Supplied text
March 31, 2011

Paper towel roll added in the head compartment

Well it's modest - just a new paper towel holder in the head. In the future this may be converted to a metal towel rod. For now, it's another pleasant improvement.

Serious work begins in the aft port berth

Taking the old headliner out of the port aft berth was just the beginning. The next thing that was done, was removing both portholes and sealing them with butyl tape, then reinstalling them. That sealed them very well. But the water damage over the years had taken a serious toll on the wood. The vertical wall at the aft-most portion will have to be removed. Yesterday, Barry used a jigsaw to cut out and remove the badly rotted horizontal portion at the aft-most part, an approximately 26" by 39" section. (Since it narrows toward the stern, it's 38" wide in the back and 40" wide in the front.). Here's how the berth looked before his work yesterday:

Here's the plank he removed ... notice that someone (another liveaboard neighbor) actually had put his fist through the wood, it was so rotted! The rotten area was right in the middle. The cutout circle was where the viewport/access port had been. Barry saved the port fixture (called a screw-in deck plate) to re-use with the replacement wood he'll install.

Here's how the berth looks after that cut-out. We debated whether to change the configuration and use of that space. But it seems to be an intentional bouyancy chamber, which can be very important of course. So we'll keep it that way. We plan for Barry to install a replacement piece of wood by using exterior grade 3/4" plywood (same thickness as the original), slightly larger than the space. He'll paint the bottom, cut out the circular hole for the access port, then screw it into place. We decided to accept the difference in height of that surface (especially since it'll be used as a workroom and utility room rather than a berth), in order to get the greater stability and strength from the support at the edges. The alternative of trying to inset the new piece would be too challenging to do with enough support, without more complication (new support pieces, for example). (There already is a mini-bulkhead support wall underneath the horizontal platform, slightly aft of where the water tank storage area sits.). Once it's in place, he'll do the final install of the access port, and seal the whole new board with a little Fiberglas and resin, so the bouyancy chamber can be airtight. (Then the whole platform can be repainted, as the starboard aft berth was!)

April 1 update: as the below photo shows, Barry bought the new plywood, cut it (including the circle in the horizontal board), and both the horizontal and vertical boards are positioned as shown here. This weekend we'll be painting, putting up insulation on the outer hull wall, and installing the painted plywood. Oh - and doing some sailing of course! As a side note - we are using exterior grade plywood. It's much better than standard interior plywood, which should never be used onboard. It's less expensive that outright "marine grade" plywood. The book, "This Old Boat" says that exterior grade plywood can be used in most boat applications, so we're going with it for these interior spaces. The difference is the marine grade has no spaces at all within in; the exterior grade does have protection against rot in the inner layers, unlike interior grade which doesn't have that protection built into the inner layers. We're mitigating risk by using either polyurethane or paint on the wood/plywood that's in the boat (both new and existing).

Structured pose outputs
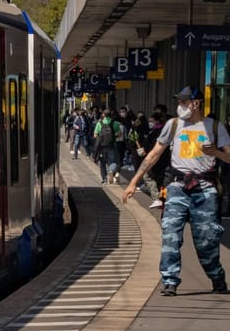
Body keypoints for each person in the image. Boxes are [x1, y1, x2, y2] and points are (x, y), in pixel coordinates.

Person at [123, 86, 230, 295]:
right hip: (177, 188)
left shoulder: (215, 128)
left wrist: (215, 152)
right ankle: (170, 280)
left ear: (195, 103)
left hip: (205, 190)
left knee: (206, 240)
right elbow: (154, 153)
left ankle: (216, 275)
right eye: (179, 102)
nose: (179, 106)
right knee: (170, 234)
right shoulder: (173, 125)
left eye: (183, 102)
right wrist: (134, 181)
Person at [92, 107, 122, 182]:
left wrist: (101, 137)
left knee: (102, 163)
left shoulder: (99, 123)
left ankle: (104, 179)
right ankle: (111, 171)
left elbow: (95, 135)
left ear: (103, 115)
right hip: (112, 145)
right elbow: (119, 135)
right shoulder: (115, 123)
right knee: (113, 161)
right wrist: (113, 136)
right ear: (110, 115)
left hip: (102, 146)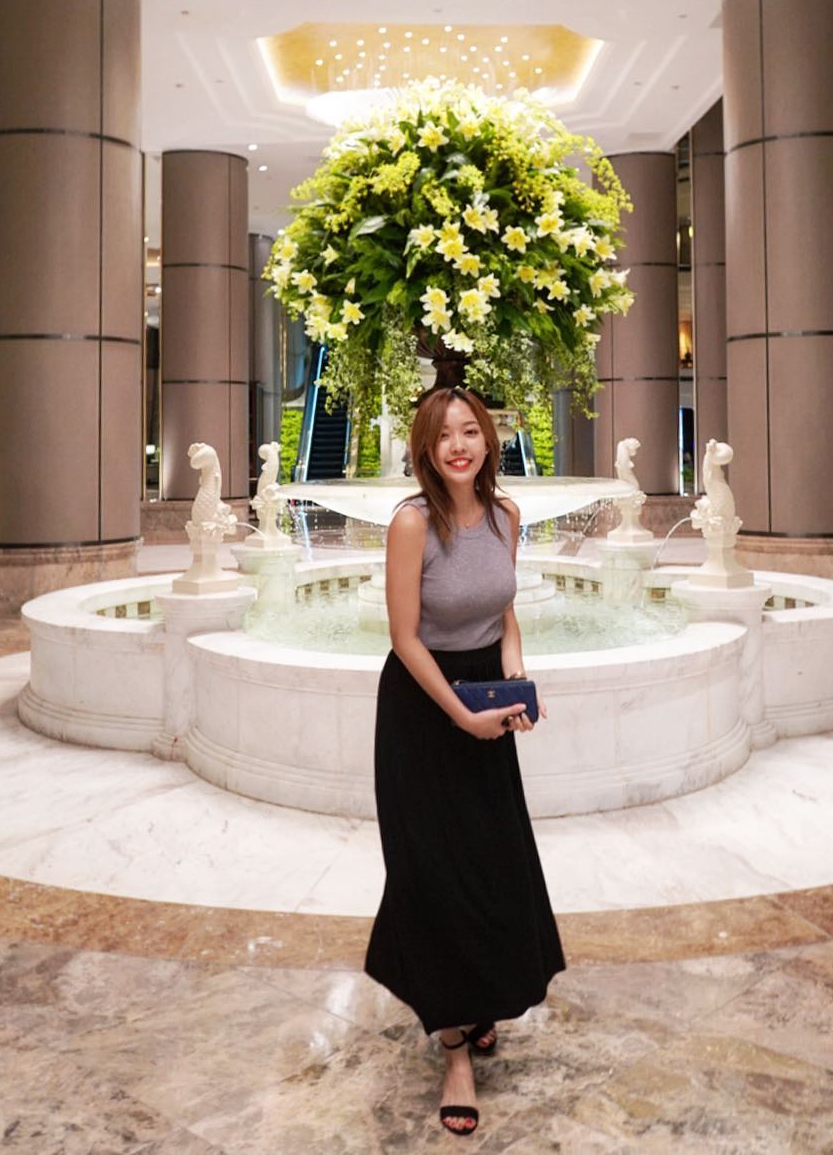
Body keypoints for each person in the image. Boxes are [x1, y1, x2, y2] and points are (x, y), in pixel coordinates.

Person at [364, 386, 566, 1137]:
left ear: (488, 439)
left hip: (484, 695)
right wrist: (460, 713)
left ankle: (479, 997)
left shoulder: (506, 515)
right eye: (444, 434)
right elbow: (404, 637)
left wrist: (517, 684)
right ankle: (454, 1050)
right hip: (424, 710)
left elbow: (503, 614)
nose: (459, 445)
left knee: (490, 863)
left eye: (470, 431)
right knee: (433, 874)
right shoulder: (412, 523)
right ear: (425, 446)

...

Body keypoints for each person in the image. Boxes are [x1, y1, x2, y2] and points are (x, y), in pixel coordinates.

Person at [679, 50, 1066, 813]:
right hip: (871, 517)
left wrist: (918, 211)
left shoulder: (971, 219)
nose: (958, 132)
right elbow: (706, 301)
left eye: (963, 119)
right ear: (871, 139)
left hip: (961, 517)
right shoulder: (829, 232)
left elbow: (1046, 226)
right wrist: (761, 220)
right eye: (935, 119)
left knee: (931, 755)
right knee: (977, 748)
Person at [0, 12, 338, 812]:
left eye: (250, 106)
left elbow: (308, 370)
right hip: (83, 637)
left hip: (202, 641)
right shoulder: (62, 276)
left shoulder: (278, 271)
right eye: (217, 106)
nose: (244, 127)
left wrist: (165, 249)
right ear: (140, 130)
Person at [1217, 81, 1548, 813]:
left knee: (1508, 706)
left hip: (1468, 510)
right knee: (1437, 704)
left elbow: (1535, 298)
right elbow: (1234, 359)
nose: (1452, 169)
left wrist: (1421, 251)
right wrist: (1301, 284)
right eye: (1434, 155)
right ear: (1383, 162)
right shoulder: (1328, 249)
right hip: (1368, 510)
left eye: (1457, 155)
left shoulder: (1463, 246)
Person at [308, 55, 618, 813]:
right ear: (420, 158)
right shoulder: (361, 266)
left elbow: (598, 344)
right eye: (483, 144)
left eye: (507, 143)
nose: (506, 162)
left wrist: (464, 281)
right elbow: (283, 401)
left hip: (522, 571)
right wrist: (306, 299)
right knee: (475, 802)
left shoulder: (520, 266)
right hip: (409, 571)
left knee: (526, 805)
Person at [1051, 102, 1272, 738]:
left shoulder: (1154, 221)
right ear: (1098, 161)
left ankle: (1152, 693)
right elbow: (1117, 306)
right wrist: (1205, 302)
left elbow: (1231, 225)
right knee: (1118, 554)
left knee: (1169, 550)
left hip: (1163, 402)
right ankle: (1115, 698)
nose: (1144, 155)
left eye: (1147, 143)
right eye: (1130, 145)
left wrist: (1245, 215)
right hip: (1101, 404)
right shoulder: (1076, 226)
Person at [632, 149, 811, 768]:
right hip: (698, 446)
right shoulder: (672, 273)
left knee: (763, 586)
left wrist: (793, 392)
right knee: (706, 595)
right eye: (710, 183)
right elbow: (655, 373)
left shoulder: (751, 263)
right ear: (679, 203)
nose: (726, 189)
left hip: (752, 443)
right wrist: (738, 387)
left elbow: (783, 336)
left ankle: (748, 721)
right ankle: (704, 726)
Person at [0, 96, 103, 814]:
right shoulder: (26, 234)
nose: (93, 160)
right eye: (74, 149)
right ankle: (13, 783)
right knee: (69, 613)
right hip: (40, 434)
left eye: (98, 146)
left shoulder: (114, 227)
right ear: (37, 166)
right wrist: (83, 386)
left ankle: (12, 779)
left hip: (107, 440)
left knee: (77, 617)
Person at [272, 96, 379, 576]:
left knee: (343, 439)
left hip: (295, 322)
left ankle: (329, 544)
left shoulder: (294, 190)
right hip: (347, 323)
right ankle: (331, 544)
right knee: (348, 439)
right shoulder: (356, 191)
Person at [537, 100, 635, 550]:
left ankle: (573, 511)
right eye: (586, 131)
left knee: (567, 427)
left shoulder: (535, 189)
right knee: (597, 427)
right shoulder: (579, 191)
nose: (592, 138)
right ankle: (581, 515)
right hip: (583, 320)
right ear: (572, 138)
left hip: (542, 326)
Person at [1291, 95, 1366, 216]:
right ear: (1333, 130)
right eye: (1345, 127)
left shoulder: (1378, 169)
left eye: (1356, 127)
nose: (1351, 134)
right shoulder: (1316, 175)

==

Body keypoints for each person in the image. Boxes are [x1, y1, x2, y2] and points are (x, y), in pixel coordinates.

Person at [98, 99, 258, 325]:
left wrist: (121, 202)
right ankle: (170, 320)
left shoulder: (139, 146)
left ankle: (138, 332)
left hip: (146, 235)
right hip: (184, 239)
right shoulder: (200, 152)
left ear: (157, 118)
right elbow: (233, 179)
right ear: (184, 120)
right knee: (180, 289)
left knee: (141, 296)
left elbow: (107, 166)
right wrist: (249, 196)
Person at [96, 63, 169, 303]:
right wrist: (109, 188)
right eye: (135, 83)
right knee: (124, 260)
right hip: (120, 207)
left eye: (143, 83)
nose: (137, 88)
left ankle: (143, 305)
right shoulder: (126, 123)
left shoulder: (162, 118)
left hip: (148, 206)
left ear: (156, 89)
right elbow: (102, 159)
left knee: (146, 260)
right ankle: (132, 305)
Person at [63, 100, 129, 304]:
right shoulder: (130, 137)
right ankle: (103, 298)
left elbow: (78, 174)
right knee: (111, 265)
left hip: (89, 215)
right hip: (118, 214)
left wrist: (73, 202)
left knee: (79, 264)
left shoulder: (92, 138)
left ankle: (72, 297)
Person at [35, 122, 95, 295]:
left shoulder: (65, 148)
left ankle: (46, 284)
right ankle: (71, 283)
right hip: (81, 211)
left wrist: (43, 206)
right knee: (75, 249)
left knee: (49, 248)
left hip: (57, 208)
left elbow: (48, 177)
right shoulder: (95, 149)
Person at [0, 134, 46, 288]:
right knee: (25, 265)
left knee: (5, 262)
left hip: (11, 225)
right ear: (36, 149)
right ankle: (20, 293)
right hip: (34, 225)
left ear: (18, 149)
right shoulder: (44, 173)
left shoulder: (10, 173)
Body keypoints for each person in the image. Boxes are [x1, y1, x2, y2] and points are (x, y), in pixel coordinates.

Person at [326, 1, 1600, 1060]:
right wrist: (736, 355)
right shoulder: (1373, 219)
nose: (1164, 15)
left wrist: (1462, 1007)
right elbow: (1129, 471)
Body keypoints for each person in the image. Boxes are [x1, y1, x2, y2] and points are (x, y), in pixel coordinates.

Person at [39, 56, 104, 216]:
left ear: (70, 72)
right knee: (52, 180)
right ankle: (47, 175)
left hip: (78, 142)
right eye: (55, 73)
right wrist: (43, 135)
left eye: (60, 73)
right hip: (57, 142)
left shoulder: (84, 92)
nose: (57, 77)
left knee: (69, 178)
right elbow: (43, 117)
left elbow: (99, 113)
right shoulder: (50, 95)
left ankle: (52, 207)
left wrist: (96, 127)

Exercises
a) In the boat repair post, the April 1 update lists what is planned for this weekend. Name each of those activities.
b) Translate this sentence from the boat repair post into Spanish: "Barry saved the port fixture (called a screw-in deck plate) to re-use with the replacement wood he'll install."
c) Repeat a passage of the boat repair post word for word. Begin at the words that have "Well it's modest" and stop after "another pleasant improvement.".

Results for the exercise
a)
- Painting
- Putting up insulation on the outer hull wall
- Installing the painted plywood
- Doing some sailing

b) Barry guardó el accesorio de la portilla (llamado placa de cubierta roscada) para reutilizarlo con la madera de reemplazo que instalará.

c)
Well it's modest - just a new paper towel holder in the head. In the future this may be converted to a metal towel rod. For now, it's another pleasant improvement.